Activists and observers of the Syrian conflict were quick to question how al-Khatib formulated the proposal, and if this was the vision of a group or an individual. Other activists mocked al-Khatib’s optimistic vision (below) as the war rages and regional players such as Hezbollah (an Iran-funded Lebanese party designated as a terrorist organization by the U.S.) increase their role in the deadly conflict.
During this week’s National Coalition gathering in Istanbul the opposition leaders’ infighting has been exposed in both social and traditional media. But the issue dominating the press in the last seven days is the ongoing battle in Qusayr, near Homs, led by the Shiite militant group Hezbollah.
This weekend Hassan Nasrallah, Hezbollah’s leader, gave a speech on the rationale behind sending his group to fight Syrian rebels. He shifted from defending Shiite civilians and shrines from extremist Sunnis to protecting the so-called “resistance axis” that includes Iran, Damascus and Hezbollah, and defies Zionist and U.S. designs on the region.
Hezbollah was founded as a proxy of the Shiite theocracy in Iran. In an effort to frame it as a non-sectarian Islamist group, Nasrallah said the party sent fighters to protect Bosnian (Sunni) Muslims against Serbian forces two decades ago.
It didn’t take long for users of Twitter to check the accuracy of this statement, and a former Balkans reporter weighed in (below).

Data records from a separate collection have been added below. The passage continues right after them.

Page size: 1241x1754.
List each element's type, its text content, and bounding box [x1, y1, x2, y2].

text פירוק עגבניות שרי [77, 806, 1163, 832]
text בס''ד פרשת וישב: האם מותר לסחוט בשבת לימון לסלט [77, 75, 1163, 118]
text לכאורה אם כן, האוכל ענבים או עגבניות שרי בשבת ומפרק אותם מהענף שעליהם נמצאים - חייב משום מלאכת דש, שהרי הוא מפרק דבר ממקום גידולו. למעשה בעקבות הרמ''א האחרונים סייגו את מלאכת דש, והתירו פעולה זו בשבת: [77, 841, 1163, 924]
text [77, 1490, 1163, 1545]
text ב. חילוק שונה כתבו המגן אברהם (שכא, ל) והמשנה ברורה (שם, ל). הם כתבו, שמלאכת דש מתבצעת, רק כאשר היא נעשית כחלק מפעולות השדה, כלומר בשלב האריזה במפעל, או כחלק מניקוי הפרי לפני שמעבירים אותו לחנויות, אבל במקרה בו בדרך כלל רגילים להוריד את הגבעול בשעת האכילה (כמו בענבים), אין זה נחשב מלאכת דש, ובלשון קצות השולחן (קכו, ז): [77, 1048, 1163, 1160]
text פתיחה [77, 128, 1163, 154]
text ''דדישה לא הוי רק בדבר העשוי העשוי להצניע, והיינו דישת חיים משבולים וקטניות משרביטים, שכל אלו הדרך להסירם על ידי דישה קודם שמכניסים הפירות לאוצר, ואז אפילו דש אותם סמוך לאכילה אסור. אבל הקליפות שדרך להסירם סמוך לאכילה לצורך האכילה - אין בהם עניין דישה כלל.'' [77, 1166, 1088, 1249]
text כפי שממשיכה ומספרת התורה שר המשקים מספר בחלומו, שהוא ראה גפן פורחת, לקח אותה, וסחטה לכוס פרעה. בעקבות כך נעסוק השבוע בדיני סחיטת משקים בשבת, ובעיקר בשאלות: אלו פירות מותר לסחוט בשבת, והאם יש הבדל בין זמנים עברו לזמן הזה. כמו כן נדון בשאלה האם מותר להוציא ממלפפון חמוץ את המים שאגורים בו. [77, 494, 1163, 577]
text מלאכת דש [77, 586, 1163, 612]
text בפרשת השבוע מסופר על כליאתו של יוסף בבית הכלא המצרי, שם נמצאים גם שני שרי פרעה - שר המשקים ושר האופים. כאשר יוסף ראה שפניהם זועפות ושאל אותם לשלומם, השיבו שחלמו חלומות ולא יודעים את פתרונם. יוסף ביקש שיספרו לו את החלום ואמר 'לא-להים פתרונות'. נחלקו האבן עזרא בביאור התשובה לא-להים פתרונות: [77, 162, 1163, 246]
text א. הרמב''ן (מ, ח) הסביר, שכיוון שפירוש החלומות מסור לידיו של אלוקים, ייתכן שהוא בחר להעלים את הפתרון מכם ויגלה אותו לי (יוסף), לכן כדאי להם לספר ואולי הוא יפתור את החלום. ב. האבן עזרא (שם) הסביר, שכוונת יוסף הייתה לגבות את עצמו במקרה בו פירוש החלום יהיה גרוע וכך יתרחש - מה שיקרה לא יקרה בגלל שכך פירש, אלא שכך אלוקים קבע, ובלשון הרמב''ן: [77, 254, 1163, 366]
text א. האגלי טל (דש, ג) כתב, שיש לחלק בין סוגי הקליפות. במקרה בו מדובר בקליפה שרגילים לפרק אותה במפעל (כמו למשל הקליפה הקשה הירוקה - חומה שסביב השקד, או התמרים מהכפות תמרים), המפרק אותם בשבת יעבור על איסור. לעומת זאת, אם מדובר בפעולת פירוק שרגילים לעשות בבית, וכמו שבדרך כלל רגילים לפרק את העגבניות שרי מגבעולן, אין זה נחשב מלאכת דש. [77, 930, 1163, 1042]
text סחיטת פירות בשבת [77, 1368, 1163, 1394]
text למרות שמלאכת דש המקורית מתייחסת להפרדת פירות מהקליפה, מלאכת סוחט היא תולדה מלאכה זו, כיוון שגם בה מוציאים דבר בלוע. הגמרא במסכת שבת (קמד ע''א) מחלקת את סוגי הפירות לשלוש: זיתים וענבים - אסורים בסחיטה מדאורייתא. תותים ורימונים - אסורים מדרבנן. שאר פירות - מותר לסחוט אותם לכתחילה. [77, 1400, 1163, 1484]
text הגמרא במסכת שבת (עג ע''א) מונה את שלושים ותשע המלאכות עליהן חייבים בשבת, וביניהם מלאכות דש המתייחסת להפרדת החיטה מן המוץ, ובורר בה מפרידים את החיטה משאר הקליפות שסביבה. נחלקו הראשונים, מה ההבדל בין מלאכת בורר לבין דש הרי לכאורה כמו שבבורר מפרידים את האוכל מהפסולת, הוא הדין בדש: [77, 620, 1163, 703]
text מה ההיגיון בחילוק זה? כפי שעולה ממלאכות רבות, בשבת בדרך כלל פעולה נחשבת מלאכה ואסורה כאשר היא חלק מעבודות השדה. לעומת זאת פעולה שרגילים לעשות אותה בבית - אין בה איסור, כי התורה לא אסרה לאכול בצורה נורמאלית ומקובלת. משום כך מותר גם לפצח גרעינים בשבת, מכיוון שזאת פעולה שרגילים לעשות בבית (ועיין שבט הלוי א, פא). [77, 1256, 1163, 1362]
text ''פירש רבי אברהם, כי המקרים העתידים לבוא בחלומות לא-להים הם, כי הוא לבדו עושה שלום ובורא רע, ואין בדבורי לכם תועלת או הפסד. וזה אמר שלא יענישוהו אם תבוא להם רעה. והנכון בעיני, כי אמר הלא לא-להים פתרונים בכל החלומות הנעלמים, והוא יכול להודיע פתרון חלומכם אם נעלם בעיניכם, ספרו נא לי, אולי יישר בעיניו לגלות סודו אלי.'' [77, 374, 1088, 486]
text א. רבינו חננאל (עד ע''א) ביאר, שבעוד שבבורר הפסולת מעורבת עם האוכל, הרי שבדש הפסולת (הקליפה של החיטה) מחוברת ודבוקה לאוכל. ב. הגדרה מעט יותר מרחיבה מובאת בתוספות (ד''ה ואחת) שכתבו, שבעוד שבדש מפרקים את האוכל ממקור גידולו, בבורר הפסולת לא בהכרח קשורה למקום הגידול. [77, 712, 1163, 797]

On Facebook, Saleh el-Machnouk, a young Lebanese politician who opposes Hezbollah, pointed out another inconsistency (Nasrallah saying he would never stand with the U.S. and the West in any conflict, yet allegedly placing Hezbollah fighters in NATO’s camp in Bosnia).
> @troublejee @jenanmoussa No, Hezbollah was NOT fighting in Bosnia. “Arab Mujahedin” in Bosnia did. This was relatively small group > > — Harald Doornbos (@HaraldDoornbos) May 27, 2013
Inside Syria, the reactions of former Hezbollah supporters demonstrated the extent of the party’s diminished standing among many Syrians.